* WHAT IS REQUIRED: Please repeat, without alteration, the line containing "néz ki, mint egy hétköznapi gumis lepedő" and every line that follows it to the end of the entries below, and only those lines.

* SUPPLIED MATERIAL:
★ ★ ★
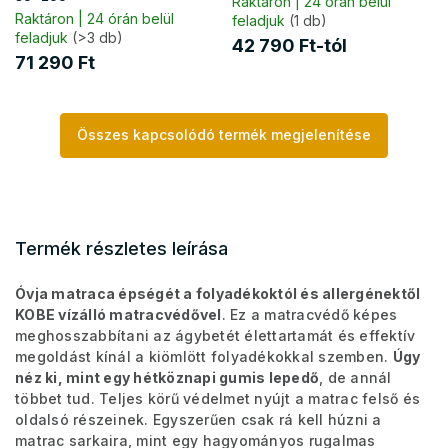
Raktáron | 24 órán belül
Raktáron | 24 órán belül
feladjuk
(1 db)
feladjuk
(>3 db)
42 790 Ft-tól
71 290 Ft
Összes kapcsolódó termék megjelenítése
Termék részletes leírása
Óvja matraca épségét a folyadékoktól és allergénektől
KOBE vízálló matracvédővel
. Ez a matracvédő képes
meghosszabbítani az ágybetét élettartamát és effektív
megoldást kínál a kiömlött folyadékokkal szemben.
Úgy
néz ki, mint egy hétköznapi gumis lepedő
, de annál
többet tud. Teljes körű védelmet nyújt a matrac felső és
oldalsó részeinek. Egyszerűen csak rá kell húzni a
matrac sarkaira, mint egy hagyományos rugalmas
★ ★ ★
* RESPONSE:
néz ki, mint egy hétköznapi gumis lepedő
, de annál
többet tud. Teljes körű védelmet nyújt a matrac felső és
oldalsó részeinek. Egyszerűen csak rá kell húzni a
matrac sarkaira, mint egy hagyományos rugalmas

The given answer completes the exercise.